Exercise aim
With pictures removed, the data below should be returned exactly.

Stored data
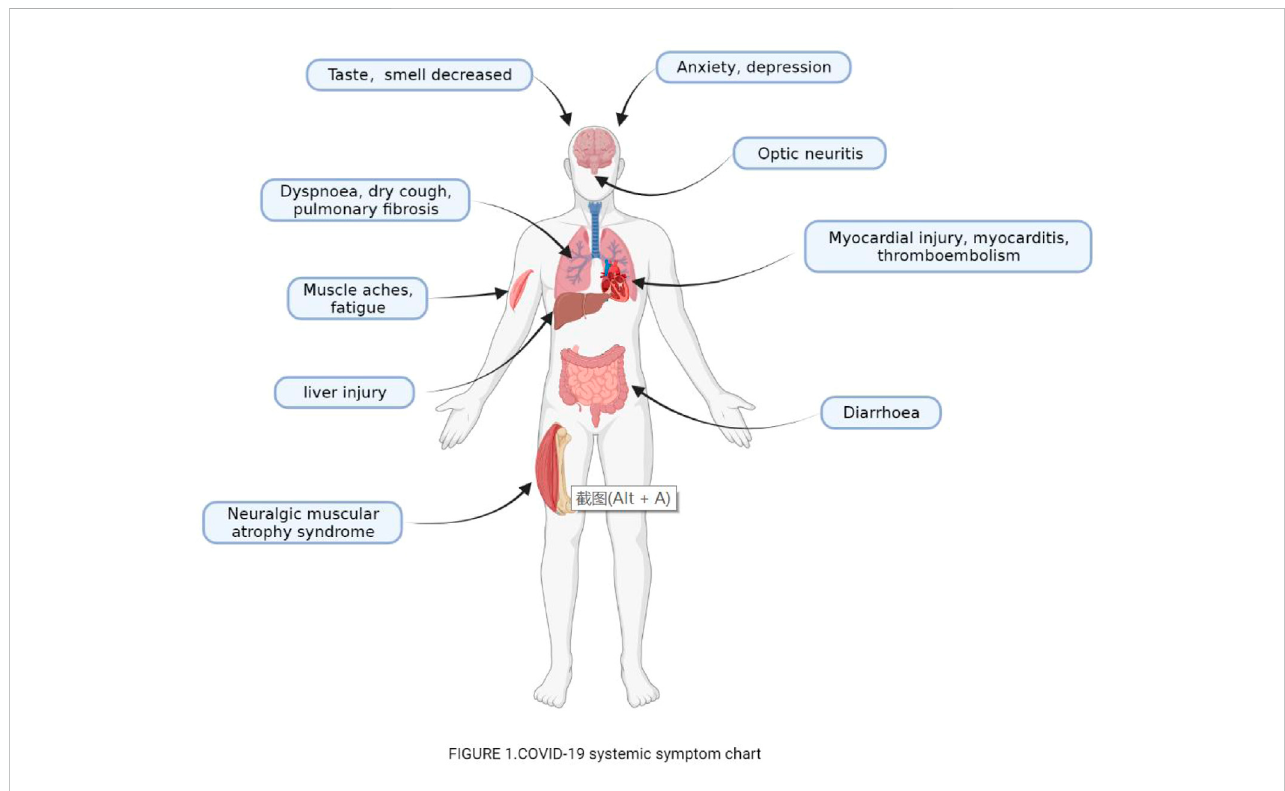
FIGURE 1 COVID-19 systemic symptom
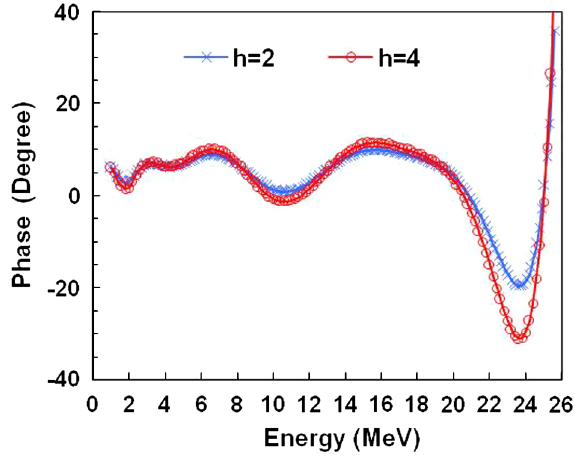
FIG. 11. Phase curves for the h ¼ 4 and h ¼ 2 modes of ¼ 50 kV . operation with V dee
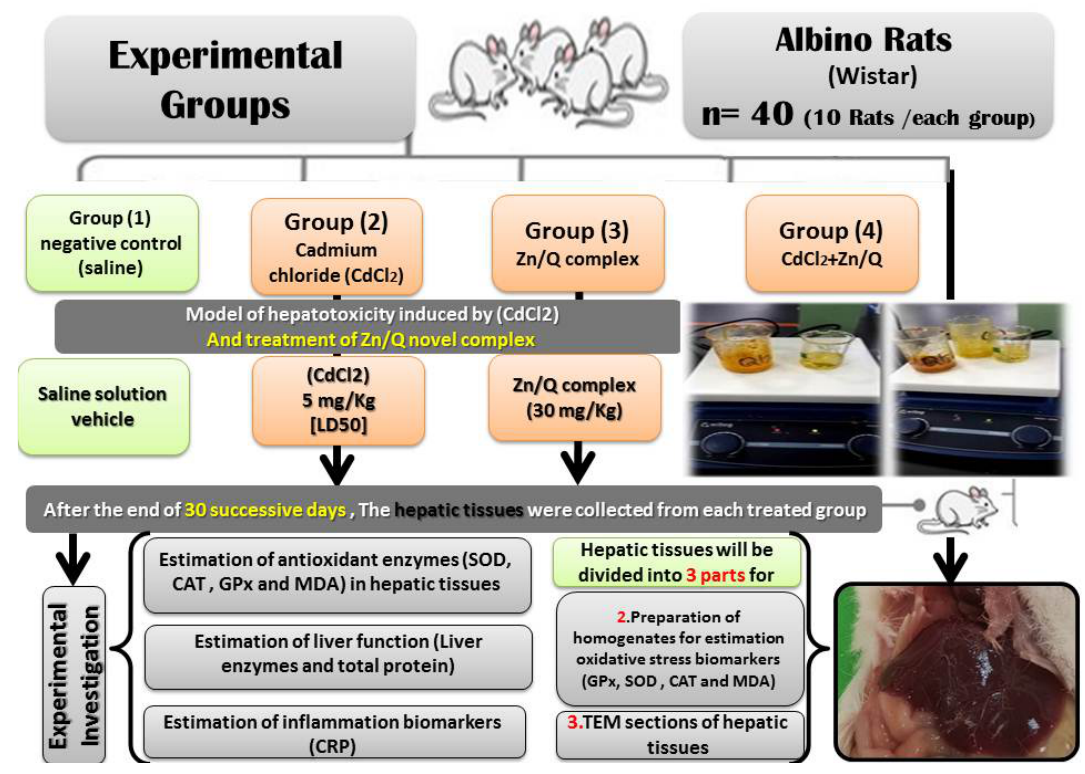
Figure 1. Experimental protocol.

Task solution
FIGURE 1 COVID-19 systemic symptom
FIG. 11. Phase curves for the h ¼ 4 and h ¼ 2 modes of ¼ 50 kV . operation with V dee
Figure 1. Experimental protocol.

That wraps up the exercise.